I think Ray will go to the very end, raising a banner for passion in the arts, in the use of God given integrity that lies beholden in oneself.... Whatever the case, asleep in bed, or rallying the troops for more heart-felt language, we all stand thankful for his wonderful life and effect upon ours....
As always, wonderfully said.
Tell me about it, guys. For the past six years my father, who just turned 85, has been seriously ill, with three strokes, at least two heart attacks, two heart surgeries, gallbladder surgery, and pneumonia--those are just the ones I remember. We finally talked my mom into accepting a government program which pays for, among other things, a caretaker for Dad, but she agreed to it ONLY if I am the caretaker. The program would send a substitute in my place should I be unavailable, but she won't hear of it. Nard, how weird was that with your mom? You know, in those "It's a Wonderful Life"/Twilight Zone-type scenarios where the main character suddenly doesn't belong in their own environment, what's one of the first things they do? Call their mom, who is sure to remember them! It is always their world's freakiest disoriented moment when good ol' mom says, "I have no son named George." I can hardly picture how bad that would be when it happens in real life, which a similiar situation did to a friend of mine. He was going to try to do a documentary on dealing with Alzheimer's. Unfortunately it was never finished. Pete, I told Ray REPEATEDLY that we love him and wouldn't and couldn't be mad no matter what happens! I thought, how awful would that be to have the chance and NOT told him? Thanks to whoever (sorry, don't recall who just now) posted recently about "Another Fine Mess" which reminded me you can never tell the people who have done so much too many times that you DO love them!

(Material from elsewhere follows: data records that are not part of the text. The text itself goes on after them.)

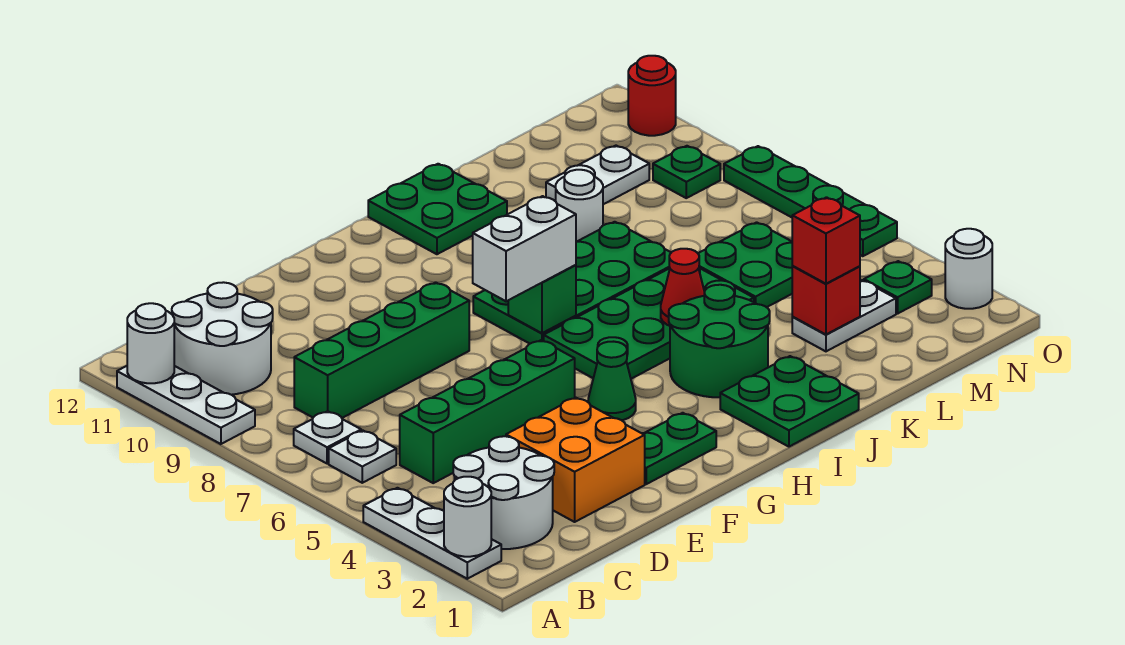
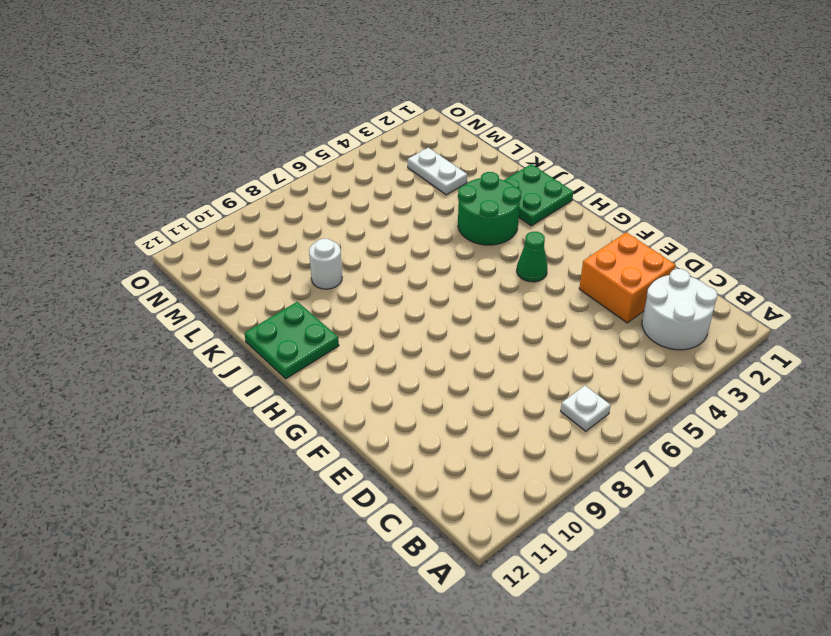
none -> white 1x3 plate [363,488,501,579]
none -> white 1x3 plate [117,366,255,444]
none -> white 1x1 plate [329,431,396,483]
none -> white 2x2 round brick [172,282,273,395]

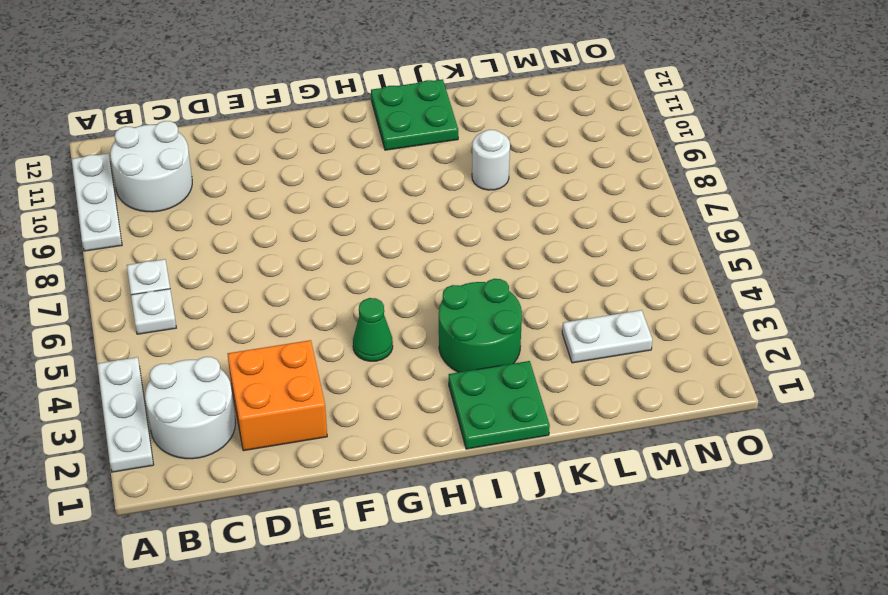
none -> green 1x4 brick [400,340,575,483]
none -> green 1x4 brick [294,282,469,418]
none -> green 1x2 plate [642,413,716,484]
none -> green 2x4 plate [544,268,754,379]

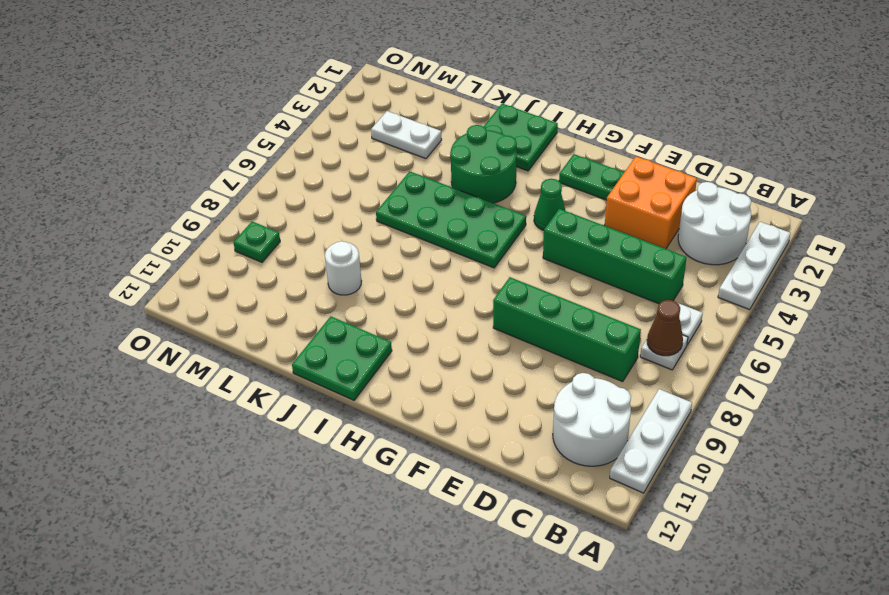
brown 1x1 cone [647,300,683,356] -> none
none -> green 2x4 plate [473,222,671,344]
none -> green 2x2 plate [698,222,793,307]
none -> white 1x2 plate [546,146,649,204]
none -> green 1x1 plate [864,261,932,314]

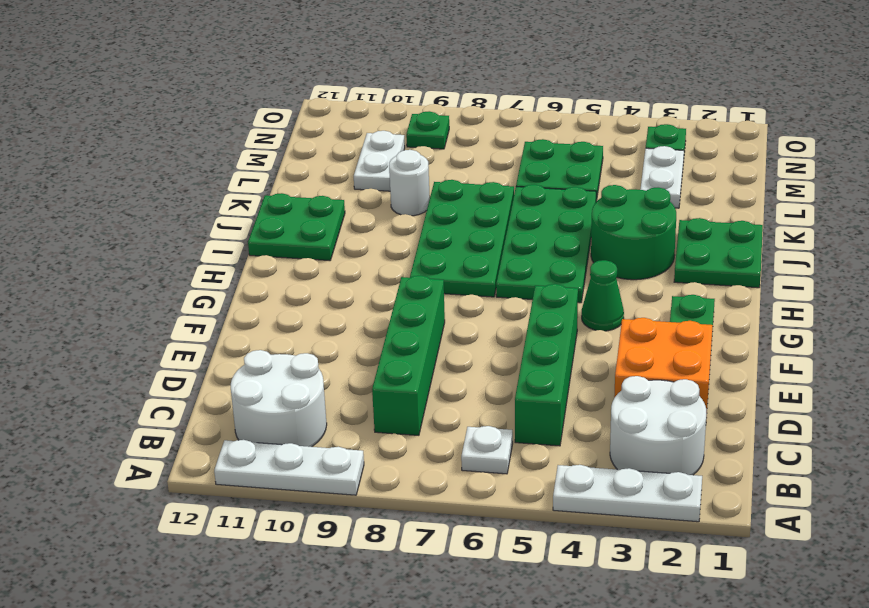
none -> white 1x1 plate [294,411,361,464]
none -> white 1x1 round brick [945,229,992,309]
none -> green 1x4 plate [724,146,897,256]
none -> red 1x1 round brick [628,56,676,136]

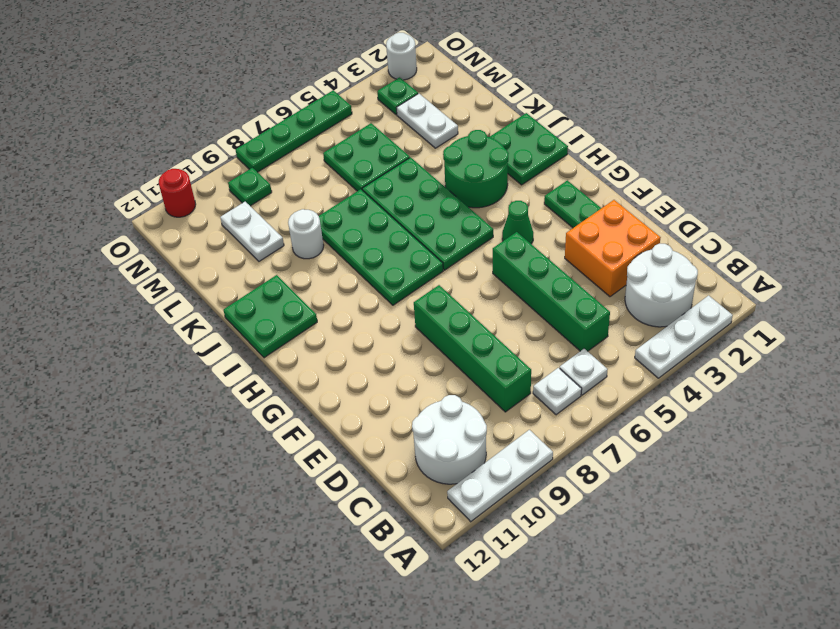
none -> white 1x1 round brick [444,477,491,557]
none -> white 1x1 round brick [127,303,174,383]
none -> green 1x1 brick [508,265,576,333]
none -> red 1x1 cone [661,249,705,326]

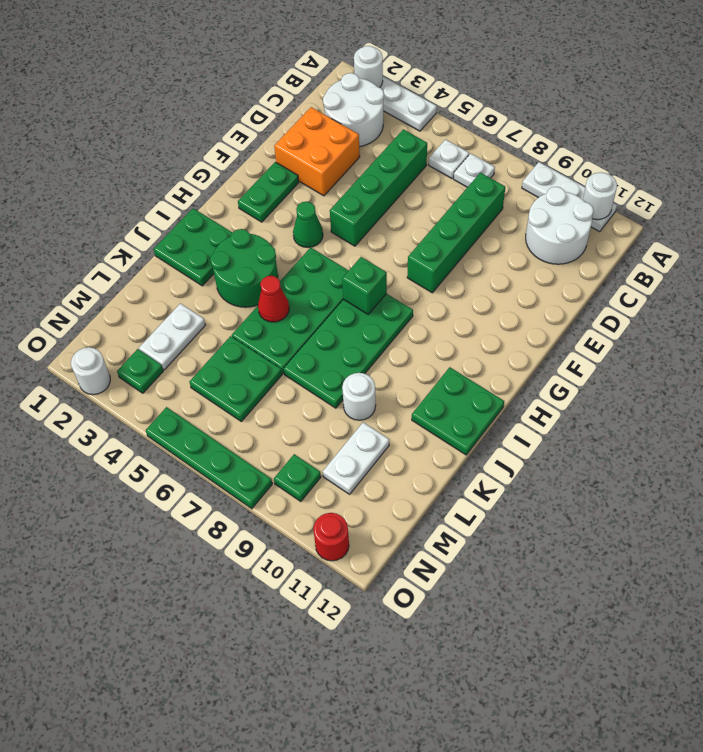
none -> red 1x1 brick [792,266,860,334]
none -> white 1x2 brick [473,196,576,301]
none -> red 1x1 brick [792,197,860,284]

Looks like we'll have to start another thread about the caring of loved ones. Each story seems to be both unique in itself and universal.
Of course, I should've known you would have told Ray how much we love him. I apologize if I implied otherwise.
As always, you are the conscience of this site. A better moderator we couldn't ask for.
And, as they say, now for something completely different -
Here it is, June 1st. What ever happened to the idea of choosing a summer month for a group reading of Dandelion Wine?
Awww, thanks, Pete. Anyone wanting to start a thread about caring for loved ones could start one on an "I Sing the Body Electric!" theme, such as, "Situations Where An Electric Grandmother Would Come in Handy."
Just found this terrific interview with recent photos:
I think the month that was settled on for "Dandelion Wine" month was July. I actually "scheduled it in" after Franny and Zooey and at a likely-to-be-well-needed break from Gravity's Rainbow.
I feel like some kind of reading beureaucrat!
All the same, I'll be there!
Looking forward to July,
Then July it is. I'll spend some time on other reading projects and have the deck clear for that month, though for about half of it I'll be out of town.
Now, what about continuing with this idea and scheduling something for the magic month of October? The Halloween Tree? The October Country? Something Wicked?
Or is it best to see how Dandelion Wine turns out?